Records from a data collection
<<<<
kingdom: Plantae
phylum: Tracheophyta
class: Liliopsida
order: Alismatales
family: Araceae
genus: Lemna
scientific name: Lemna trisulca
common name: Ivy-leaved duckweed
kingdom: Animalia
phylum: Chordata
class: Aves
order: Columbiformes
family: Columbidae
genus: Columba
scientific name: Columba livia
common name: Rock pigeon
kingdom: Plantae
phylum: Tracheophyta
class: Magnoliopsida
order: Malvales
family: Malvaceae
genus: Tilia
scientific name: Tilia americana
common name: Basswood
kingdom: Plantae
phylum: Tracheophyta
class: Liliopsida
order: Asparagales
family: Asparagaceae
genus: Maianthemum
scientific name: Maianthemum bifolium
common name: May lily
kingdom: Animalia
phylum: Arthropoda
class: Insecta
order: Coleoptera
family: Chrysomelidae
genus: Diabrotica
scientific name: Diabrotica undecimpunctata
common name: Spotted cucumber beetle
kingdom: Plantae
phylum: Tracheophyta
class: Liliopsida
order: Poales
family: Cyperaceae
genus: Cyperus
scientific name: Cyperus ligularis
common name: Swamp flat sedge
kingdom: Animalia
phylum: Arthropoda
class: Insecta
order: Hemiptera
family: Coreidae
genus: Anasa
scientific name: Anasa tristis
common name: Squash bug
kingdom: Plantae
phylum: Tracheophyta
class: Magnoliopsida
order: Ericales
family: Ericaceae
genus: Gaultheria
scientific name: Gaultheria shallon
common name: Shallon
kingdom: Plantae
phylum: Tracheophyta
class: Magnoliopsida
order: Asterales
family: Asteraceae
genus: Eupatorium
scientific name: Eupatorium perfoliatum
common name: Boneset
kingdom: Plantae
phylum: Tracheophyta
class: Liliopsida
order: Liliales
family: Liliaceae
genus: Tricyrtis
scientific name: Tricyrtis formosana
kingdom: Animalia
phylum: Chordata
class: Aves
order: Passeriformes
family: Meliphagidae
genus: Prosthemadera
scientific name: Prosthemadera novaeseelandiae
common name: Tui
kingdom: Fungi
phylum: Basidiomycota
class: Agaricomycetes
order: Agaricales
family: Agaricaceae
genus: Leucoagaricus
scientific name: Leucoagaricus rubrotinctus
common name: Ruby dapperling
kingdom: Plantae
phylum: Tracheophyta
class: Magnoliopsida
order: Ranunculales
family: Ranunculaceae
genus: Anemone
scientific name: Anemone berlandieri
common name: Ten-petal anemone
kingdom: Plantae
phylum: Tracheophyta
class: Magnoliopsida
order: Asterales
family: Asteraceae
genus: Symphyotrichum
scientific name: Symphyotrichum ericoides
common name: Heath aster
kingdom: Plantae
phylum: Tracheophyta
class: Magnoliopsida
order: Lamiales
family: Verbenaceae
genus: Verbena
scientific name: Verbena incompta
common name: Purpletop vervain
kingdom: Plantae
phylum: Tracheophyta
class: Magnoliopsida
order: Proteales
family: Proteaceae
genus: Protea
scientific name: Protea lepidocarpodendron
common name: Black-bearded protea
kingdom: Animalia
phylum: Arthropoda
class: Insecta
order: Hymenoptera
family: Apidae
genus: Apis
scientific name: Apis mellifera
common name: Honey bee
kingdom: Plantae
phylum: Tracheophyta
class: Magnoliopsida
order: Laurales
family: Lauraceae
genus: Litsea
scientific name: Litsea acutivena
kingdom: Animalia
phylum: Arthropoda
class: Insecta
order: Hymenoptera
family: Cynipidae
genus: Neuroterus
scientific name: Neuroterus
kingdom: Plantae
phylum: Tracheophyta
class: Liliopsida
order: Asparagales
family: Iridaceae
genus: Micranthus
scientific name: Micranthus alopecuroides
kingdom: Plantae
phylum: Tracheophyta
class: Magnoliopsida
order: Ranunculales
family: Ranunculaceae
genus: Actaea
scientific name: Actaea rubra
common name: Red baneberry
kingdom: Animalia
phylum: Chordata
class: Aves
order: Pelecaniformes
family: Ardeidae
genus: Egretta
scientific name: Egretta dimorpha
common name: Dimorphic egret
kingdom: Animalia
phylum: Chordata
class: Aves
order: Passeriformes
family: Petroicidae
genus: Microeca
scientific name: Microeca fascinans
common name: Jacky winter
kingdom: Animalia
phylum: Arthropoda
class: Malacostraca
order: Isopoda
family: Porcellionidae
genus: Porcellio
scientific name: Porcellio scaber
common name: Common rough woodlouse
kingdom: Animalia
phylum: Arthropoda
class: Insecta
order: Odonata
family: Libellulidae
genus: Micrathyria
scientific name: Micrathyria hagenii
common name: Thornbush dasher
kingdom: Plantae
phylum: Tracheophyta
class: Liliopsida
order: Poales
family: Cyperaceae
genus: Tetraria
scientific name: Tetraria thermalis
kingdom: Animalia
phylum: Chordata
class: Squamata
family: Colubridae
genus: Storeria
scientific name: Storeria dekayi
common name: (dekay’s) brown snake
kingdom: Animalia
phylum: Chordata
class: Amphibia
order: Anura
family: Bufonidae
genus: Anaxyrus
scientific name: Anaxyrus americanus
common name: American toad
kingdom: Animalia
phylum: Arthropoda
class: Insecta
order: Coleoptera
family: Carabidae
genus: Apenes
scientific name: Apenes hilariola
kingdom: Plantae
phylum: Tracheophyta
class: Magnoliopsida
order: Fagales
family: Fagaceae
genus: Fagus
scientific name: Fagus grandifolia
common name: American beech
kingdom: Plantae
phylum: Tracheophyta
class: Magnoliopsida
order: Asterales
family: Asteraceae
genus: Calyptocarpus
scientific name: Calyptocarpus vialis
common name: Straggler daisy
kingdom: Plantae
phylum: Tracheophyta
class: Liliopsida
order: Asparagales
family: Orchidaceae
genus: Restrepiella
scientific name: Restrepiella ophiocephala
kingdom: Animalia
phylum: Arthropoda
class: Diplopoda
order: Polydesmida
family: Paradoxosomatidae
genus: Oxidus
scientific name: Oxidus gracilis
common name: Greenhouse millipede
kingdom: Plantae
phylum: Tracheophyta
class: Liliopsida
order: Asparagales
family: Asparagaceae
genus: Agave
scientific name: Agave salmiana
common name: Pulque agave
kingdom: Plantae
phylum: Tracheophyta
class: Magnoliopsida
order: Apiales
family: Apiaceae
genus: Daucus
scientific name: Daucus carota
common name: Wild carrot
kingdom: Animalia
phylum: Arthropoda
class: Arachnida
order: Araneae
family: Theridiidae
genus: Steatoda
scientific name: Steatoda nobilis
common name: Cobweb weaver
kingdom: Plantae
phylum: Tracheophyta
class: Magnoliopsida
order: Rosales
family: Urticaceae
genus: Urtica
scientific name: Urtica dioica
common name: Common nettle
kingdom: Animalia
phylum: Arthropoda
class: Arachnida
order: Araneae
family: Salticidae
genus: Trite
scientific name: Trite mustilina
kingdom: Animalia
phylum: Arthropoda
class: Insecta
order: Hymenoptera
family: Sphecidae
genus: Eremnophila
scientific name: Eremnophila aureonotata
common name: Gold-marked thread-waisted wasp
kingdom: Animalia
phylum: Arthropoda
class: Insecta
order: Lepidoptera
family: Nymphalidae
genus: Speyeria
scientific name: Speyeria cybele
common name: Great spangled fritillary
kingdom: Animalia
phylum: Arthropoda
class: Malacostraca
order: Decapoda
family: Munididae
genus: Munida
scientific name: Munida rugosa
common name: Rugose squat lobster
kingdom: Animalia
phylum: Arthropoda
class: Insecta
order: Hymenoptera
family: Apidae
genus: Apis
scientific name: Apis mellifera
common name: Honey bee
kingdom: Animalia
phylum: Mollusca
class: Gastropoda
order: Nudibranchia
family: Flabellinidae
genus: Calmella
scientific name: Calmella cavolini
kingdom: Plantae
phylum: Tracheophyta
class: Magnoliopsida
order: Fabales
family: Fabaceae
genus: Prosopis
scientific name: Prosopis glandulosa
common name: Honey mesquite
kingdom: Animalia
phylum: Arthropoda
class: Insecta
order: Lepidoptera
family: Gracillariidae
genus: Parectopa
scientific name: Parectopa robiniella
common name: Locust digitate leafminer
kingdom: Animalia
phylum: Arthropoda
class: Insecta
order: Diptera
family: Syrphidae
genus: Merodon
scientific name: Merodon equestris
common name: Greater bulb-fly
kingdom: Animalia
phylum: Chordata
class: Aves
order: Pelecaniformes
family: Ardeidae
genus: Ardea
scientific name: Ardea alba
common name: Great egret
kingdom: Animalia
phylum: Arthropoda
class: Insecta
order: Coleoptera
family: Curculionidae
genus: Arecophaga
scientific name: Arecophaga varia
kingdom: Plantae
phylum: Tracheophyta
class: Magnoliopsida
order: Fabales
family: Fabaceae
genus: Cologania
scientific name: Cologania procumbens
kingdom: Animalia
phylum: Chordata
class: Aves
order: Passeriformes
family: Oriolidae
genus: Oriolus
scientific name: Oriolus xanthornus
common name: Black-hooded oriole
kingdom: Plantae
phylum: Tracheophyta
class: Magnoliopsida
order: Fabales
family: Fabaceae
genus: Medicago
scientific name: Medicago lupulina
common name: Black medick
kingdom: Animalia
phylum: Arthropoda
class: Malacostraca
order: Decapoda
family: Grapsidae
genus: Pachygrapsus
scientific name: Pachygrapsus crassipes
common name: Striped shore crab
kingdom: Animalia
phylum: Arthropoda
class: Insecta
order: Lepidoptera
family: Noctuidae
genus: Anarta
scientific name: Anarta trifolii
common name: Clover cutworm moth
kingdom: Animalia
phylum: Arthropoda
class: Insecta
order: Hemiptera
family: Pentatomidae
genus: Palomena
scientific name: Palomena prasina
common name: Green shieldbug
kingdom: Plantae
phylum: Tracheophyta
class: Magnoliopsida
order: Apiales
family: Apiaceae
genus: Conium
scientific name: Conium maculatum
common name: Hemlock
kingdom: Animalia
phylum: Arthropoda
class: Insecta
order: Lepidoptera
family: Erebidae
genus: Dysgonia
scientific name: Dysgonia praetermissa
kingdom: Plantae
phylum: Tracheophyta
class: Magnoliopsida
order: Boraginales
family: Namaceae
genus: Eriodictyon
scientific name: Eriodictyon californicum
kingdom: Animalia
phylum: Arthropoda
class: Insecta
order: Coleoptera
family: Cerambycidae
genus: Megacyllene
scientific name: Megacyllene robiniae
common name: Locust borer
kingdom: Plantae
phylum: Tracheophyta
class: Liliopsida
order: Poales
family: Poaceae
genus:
>>>>
Copy out the lines of the listing above exactly, starting with the line that contains "common name: American toad" and going on through the line that contains "scientific name: Fagus grandifolia".

common name: American toad
kingdom: Animalia
phylum: Arthropoda
class: Insecta
order: Coleoptera
family: Carabidae
genus: Apenes
scientific name: Apenes hilariola
kingdom: Plantae
phylum: Tracheophyta
class: Magnoliopsida
order: Fagales
family: Fagaceae
genus: Fagus
scientific name: Fagus grandifolia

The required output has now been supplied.